Four-week average likely to surge past 565,000
PRINCETON, NJ -- Gallup's hiring measure for the four weeks ending Jan. 31 fell to -4 from -3 the previous week, suggesting that on Thursday, the Labor Department is likely to report a surge past 565,000 in the seasonally adjusted four-week moving average of jobless claims -- up from 542,500 the previous week.
The surge in the four-week moving average is due in part to the roll-off of some low numbers reported early this year and in part to the continued high level of jobless claims in recent weeks.
Gallup's New Hiring Measure Remains Negative
Gallup's weekly new hiring measure, like its rolling four-week measure, shows that U.S. employees' perceptions of the job situation at their companies remain negative -- at -4 for the week ending Jan 31. In turn, this suggests the job market continues to weaken, with this Thursday's government report of weekly jobless claims likely to remain near or even move slightly higher than last week's 588,000. Still, predicting small changes in weekly claims tends to be difficult given their volatility, particularly when seasonal adjustments are applied to them at this time of year. In this regard, Gallup's four-week moving average of jobless claims is not only a more stable but also a better predictor of actual conditions in the job market.
Jobs Continue to Disappear
Gallup's new hiring measure suggests that the U.S. economy is continuing to lose more than 125,000 jobs each week. Given this context, it might be assumed that the new and unprecedented fiscal stimulus plan moving through Congress would be focused on ways to "slow the bleeding" in the job market and recapture consumer confidence. Unfortunately, most Americans don't seem to think this will be the case, with 78% concerned that the plan will not stimulate the economy quickly enough and only 10% believing it will improve the economy this year.
Congress needs to remember as it works its legislative will that this new stimulus effort needs to be almost as much psychological as economic. Right now, consumers are afraid to spend because they see the economy in a virtual free-fall, and their most reasonable course of action is to hunker down. While substituting government spending for private spending may provide some short-term benefits, behavioral economics suggests that success will be achieved only if this effort can instill in consumers new confidence that the overall economy will soon improve.
In turn, the only way the stimulus plan can really change the current consumer psychology is for the nation's leaders, both on Main Street and on Wall Street, to come to a consensus that the effort will succeed -- creating new jobs and bringing the downward spiral of the economy to a halt.
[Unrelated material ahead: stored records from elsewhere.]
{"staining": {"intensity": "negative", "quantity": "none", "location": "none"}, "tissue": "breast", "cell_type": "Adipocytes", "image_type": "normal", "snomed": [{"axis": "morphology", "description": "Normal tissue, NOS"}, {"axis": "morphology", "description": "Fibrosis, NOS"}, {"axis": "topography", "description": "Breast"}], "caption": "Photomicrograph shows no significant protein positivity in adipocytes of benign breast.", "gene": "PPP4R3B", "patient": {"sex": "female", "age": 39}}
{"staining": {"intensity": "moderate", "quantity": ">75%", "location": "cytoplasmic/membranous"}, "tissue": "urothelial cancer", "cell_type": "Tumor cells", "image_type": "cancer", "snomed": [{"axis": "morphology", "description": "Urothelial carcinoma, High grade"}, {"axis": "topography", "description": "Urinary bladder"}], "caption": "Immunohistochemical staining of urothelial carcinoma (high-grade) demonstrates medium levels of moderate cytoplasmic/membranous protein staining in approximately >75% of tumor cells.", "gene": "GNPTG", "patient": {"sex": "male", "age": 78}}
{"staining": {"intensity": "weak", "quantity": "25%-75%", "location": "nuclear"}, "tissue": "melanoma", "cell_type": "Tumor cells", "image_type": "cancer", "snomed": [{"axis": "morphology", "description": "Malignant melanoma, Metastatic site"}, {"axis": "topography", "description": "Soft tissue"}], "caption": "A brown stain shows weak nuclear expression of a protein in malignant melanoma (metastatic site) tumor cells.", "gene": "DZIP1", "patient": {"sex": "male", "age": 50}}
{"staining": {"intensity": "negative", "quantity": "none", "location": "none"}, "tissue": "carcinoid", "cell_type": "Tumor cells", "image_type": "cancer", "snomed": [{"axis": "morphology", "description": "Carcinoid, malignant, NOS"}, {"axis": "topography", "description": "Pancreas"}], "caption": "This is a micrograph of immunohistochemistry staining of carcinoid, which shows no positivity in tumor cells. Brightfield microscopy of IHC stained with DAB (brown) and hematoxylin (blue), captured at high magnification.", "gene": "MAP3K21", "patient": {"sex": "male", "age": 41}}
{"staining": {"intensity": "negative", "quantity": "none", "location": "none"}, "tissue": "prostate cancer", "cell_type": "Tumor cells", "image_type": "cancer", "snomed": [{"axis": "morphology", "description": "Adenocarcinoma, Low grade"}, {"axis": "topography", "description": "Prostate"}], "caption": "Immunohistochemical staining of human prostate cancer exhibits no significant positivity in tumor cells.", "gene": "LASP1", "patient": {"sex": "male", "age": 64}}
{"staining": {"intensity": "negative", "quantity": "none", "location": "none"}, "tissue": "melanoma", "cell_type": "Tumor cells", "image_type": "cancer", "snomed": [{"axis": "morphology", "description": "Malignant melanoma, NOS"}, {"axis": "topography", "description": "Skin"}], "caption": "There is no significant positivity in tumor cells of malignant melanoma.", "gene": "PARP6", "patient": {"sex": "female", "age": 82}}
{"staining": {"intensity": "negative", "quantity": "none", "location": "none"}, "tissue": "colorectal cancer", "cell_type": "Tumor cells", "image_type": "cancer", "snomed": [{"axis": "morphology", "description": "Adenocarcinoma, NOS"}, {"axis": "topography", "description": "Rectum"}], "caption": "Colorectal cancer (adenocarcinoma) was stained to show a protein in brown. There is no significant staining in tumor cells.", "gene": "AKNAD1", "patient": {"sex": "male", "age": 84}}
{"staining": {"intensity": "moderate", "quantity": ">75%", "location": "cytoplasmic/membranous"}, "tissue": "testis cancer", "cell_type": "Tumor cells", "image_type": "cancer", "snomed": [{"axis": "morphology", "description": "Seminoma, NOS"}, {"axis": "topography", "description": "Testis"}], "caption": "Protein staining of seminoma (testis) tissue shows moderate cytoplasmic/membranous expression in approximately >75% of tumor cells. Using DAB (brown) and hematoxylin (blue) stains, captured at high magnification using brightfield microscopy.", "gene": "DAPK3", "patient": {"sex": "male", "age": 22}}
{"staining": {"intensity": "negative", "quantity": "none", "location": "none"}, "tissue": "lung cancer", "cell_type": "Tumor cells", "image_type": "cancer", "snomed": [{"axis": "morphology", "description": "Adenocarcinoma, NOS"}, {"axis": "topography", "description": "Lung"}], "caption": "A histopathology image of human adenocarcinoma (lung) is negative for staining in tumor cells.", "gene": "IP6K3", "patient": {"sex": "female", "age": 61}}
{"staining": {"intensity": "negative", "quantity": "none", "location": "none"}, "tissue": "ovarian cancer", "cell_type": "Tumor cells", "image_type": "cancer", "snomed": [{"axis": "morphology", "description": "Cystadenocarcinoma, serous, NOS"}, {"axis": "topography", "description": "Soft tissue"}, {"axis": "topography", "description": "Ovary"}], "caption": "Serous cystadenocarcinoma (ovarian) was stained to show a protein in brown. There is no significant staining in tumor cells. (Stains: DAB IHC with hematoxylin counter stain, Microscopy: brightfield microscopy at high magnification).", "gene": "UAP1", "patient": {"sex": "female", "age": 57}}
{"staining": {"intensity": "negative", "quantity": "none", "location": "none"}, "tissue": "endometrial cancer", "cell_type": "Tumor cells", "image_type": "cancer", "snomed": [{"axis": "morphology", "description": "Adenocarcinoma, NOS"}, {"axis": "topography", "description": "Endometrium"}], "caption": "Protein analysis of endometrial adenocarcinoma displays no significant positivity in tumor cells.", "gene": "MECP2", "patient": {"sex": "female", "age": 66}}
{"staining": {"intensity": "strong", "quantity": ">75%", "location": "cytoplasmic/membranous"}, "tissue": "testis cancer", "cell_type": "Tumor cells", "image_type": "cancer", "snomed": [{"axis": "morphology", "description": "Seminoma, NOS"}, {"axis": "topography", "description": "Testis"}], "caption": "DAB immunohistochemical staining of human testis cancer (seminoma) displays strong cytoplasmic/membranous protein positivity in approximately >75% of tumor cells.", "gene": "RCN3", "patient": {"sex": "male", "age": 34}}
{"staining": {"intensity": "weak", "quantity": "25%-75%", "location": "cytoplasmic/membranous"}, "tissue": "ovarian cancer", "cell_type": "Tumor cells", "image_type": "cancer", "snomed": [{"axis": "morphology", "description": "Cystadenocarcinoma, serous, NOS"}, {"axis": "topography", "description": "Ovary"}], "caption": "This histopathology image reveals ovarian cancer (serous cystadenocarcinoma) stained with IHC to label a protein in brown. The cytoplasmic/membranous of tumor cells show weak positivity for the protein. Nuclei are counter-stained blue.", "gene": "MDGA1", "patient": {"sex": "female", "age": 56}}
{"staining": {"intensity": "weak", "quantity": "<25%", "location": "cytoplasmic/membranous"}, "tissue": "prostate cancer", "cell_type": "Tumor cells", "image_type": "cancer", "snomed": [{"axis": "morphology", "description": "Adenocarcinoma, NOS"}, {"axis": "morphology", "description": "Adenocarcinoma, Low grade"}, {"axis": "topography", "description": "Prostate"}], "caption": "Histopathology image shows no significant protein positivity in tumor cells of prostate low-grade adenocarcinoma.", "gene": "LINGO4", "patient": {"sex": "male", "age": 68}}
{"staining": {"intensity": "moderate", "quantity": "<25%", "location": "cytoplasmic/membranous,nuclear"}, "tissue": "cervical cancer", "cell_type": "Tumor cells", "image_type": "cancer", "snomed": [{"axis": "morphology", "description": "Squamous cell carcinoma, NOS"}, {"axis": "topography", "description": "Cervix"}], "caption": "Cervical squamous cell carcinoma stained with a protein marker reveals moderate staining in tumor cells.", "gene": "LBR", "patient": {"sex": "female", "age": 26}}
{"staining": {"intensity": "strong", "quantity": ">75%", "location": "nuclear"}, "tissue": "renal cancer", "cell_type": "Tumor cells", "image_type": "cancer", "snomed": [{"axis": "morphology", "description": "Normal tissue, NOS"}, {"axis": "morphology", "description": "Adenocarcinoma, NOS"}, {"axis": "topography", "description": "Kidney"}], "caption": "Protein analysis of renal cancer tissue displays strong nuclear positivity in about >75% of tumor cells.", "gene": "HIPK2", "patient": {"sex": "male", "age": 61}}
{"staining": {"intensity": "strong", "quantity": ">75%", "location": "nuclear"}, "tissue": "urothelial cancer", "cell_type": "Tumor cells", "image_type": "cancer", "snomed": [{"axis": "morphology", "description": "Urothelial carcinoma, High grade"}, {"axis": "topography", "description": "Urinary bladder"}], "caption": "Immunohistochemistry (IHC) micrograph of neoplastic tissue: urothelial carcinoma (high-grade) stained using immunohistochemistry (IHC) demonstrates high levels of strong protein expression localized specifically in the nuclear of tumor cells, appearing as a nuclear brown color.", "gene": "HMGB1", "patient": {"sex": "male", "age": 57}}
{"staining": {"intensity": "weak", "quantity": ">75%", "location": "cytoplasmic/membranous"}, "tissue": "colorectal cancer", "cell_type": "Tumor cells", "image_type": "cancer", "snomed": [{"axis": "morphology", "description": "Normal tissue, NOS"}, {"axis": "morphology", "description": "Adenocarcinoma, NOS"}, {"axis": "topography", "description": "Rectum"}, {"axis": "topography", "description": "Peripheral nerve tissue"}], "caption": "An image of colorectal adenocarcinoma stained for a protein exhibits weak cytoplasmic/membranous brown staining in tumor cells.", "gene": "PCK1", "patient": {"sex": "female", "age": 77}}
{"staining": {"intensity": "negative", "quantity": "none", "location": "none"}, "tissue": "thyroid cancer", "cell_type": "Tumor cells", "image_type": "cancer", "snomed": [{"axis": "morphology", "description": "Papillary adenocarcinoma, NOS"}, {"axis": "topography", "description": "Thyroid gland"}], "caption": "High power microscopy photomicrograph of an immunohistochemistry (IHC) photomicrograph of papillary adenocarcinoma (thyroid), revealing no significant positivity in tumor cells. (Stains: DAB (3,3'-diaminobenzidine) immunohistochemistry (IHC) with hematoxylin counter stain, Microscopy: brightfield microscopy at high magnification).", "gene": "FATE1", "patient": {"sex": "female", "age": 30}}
Right now, Americans don't seem to believe the current plan will achieve these goals. If that continues to be the case, then the majority of Americans are likely to be right in their assessment that this unprecedented spending plan will do too little, too late in the face of the current jobs crisis.
Gallup.Com reports on its hiring measure every Tuesday.
Using weekly results for 2008, Gallup's analysis suggests that its hiring measure has a better than 7-in-10 probability of correctly projecting the direction of weekly jobless claims and a better than 8-in-10 probability of predicting the direction of the four-week average of jobless claims.
Gallup's hiring measure is based on aggregated interviews with a nationally representative sample of more than 2,000 U.S. workers each week. Gallup asks current full- and part-time employees whether their employers are hiring new people and expanding the size of their workforces, not changing the size of their workforces, or letting people go and reducing the size of their workforces. Gallup's hiring measure is computed by subtracting the "letting go and reducing" percentage from the "hiring and expanding" percentage. The assumption is that employees across the country have a good feel for what's happening in their companies, and that these insider perceptions can yield a meaningful indication of the nation's job situation.
Gallup's Net New Hiring Activity measure was initiated in January 2008. It is an effort to assess U.S. job creation or elimination based on the self-reports of more than 2,000 individual employees aggregated each week about hiring and firing activity at their workplaces. For results based on these samples, the maximum margin of sampling error is ±3 percentage points.
Interviews are conducted with respondents on land-line telephones (for respondents with a land-line telephone) and cellular phones (for respondents who are cell-phone only).
In addition to sampling error, question wording and practical difficulties in conducting surveys can introduce error or bias into the findings of public opinion polls.